___ ENTRIES SHOWN ___

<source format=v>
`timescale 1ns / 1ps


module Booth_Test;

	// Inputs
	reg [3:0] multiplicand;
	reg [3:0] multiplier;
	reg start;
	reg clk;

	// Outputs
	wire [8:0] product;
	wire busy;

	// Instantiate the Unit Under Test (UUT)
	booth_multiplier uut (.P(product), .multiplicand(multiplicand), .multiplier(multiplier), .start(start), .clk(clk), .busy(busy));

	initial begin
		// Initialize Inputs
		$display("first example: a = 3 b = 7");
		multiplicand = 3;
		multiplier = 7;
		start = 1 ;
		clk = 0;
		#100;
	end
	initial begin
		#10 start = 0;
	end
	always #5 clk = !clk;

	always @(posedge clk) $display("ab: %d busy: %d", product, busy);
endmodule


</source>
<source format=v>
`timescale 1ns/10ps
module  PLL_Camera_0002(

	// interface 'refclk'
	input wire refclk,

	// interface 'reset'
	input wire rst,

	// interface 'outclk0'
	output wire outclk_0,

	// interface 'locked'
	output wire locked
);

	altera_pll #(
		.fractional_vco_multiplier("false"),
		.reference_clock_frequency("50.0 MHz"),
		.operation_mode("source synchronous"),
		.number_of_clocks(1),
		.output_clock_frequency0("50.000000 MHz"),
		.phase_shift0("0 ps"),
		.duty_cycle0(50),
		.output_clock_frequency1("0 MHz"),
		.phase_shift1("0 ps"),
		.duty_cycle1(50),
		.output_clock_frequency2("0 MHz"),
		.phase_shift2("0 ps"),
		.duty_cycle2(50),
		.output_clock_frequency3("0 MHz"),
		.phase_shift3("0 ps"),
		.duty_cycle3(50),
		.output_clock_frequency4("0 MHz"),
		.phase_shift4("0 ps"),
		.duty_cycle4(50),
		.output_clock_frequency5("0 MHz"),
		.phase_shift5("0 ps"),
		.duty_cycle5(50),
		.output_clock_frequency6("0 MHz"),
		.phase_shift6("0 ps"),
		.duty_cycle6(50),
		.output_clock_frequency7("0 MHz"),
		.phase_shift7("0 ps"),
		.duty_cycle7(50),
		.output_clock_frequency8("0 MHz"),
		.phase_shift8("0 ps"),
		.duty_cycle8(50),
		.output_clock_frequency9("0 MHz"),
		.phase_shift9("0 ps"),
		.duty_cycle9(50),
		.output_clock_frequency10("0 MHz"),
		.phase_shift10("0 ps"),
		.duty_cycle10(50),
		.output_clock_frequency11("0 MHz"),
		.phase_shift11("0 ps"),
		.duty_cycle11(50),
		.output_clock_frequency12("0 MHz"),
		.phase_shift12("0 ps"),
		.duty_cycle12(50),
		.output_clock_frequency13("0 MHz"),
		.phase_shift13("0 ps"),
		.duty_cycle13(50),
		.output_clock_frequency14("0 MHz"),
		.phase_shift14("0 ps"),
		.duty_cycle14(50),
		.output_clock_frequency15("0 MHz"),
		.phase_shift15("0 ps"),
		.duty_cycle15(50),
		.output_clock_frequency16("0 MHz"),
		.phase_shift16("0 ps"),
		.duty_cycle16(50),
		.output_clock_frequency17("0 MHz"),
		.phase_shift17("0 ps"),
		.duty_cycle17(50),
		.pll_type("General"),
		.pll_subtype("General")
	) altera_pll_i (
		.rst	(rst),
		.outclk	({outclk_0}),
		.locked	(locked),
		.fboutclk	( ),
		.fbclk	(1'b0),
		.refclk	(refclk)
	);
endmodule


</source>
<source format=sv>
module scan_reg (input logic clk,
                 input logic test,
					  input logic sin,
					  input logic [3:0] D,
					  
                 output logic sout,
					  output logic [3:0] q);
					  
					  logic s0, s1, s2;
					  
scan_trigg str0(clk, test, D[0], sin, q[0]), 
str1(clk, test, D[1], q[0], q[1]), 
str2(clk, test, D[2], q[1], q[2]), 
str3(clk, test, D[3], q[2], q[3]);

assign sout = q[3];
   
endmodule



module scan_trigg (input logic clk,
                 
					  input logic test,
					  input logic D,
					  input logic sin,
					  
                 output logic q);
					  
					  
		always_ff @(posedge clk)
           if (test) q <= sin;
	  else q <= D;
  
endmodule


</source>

___
___ ENTRIES SHOWN ___

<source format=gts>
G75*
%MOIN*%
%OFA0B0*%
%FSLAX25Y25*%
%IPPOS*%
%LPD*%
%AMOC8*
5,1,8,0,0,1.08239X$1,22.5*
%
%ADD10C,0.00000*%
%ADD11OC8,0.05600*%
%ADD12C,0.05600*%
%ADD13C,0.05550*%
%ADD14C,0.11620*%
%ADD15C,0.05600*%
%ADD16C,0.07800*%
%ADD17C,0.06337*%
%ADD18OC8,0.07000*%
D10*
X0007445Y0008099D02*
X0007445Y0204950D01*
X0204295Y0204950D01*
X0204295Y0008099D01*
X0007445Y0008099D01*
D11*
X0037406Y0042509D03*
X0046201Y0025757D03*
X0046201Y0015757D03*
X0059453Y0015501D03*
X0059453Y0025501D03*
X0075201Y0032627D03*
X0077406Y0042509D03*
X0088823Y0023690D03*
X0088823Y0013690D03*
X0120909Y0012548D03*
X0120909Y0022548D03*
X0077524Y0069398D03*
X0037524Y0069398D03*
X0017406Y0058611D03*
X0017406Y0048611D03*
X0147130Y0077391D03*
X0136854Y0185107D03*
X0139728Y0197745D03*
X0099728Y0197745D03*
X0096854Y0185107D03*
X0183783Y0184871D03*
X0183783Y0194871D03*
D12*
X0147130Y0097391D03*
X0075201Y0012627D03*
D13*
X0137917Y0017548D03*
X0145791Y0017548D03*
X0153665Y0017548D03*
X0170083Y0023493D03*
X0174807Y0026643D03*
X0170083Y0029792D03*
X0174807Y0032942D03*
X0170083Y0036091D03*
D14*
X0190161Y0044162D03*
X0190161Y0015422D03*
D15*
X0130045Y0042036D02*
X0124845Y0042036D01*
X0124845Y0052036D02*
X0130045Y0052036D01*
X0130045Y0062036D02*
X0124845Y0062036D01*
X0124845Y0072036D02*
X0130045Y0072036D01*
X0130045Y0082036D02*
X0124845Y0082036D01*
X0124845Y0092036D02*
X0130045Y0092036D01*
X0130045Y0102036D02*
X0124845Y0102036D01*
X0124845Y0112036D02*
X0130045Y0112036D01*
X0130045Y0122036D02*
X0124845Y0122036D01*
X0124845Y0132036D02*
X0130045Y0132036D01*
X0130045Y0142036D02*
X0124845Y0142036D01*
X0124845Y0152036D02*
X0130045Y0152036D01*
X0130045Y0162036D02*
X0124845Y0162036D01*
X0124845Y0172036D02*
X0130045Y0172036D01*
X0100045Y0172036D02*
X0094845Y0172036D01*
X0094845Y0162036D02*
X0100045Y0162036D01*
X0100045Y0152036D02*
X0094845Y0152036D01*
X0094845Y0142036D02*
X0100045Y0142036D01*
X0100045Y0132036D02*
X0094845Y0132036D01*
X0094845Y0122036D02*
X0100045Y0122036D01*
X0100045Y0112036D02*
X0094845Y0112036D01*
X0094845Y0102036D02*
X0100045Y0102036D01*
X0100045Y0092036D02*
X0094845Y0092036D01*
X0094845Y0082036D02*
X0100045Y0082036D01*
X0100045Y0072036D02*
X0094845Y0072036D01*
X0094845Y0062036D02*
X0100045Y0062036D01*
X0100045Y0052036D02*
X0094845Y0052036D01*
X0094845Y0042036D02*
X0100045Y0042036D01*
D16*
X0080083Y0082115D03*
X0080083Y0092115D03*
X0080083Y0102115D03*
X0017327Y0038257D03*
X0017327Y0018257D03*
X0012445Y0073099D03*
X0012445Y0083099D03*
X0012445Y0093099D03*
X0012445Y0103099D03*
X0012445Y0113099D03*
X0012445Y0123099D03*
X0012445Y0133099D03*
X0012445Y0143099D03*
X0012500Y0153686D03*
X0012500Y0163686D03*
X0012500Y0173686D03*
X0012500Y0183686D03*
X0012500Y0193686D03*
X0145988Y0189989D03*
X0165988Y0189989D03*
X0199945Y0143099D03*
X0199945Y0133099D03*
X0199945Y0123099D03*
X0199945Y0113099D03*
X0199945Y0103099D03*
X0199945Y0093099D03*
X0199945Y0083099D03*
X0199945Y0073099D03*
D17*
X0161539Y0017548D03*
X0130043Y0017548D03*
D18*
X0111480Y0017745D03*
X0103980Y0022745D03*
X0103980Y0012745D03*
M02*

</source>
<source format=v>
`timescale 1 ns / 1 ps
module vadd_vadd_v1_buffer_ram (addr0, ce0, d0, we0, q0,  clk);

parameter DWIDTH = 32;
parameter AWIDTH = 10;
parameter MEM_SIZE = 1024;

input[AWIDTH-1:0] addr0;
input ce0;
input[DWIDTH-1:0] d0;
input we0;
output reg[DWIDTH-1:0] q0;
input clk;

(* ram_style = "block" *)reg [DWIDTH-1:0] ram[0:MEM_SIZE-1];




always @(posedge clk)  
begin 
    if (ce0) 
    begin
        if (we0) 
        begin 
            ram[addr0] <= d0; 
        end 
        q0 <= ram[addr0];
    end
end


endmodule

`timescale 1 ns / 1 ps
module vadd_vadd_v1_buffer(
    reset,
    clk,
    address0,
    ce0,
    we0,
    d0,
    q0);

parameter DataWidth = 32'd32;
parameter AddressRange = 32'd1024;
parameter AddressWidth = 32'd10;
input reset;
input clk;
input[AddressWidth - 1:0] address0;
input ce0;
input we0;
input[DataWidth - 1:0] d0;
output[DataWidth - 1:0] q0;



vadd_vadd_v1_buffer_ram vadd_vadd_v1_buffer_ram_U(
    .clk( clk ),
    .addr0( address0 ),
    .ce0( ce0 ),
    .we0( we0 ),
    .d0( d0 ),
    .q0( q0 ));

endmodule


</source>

___

EXERCISE AIM: Transcribe the records above exactly, beginning at the line that contains "X0199945Y0103099D03*" and ending with the line that contains "output[DataWidth - 1:0] q0;", both included, and nothing else.

THE COMPLETED TASK:
X0199945Y0103099D03*
X0199945Y0093099D03*
X0199945Y0083099D03*
X0199945Y0073099D03*
D17*
X0161539Y0017548D03*
X0130043Y0017548D03*
D18*
X0111480Y0017745D03*
X0103980Y0022745D03*
X0103980Y0012745D03*
M02*

</source>
<source format=v>
`timescale 1 ns / 1 ps
module vadd_vadd_v1_buffer_ram (addr0, ce0, d0, we0, q0,  clk);

parameter DWIDTH = 32;
parameter AWIDTH = 10;
parameter MEM_SIZE = 1024;

input[AWIDTH-1:0] addr0;
input ce0;
input[DWIDTH-1:0] d0;
input we0;
output reg[DWIDTH-1:0] q0;
input clk;

(* ram_style = "block" *)reg [DWIDTH-1:0] ram[0:MEM_SIZE-1];




always @(posedge clk)  
begin 
    if (ce0) 
    begin
        if (we0) 
        begin 
            ram[addr0] <= d0; 
        end 
        q0 <= ram[addr0];
    end
end


endmodule

`timescale 1 ns / 1 ps
module vadd_vadd_v1_buffer(
    reset,
    clk,
    address0,
    ce0,
    we0,
    d0,
    q0);

parameter DataWidth = 32'd32;
parameter AddressRange = 32'd1024;
parameter AddressWidth = 32'd10;
input reset;
input clk;
input[AddressWidth - 1:0] address0;
input ce0;
input we0;
input[DataWidth - 1:0] d0;
output[DataWidth - 1:0] q0;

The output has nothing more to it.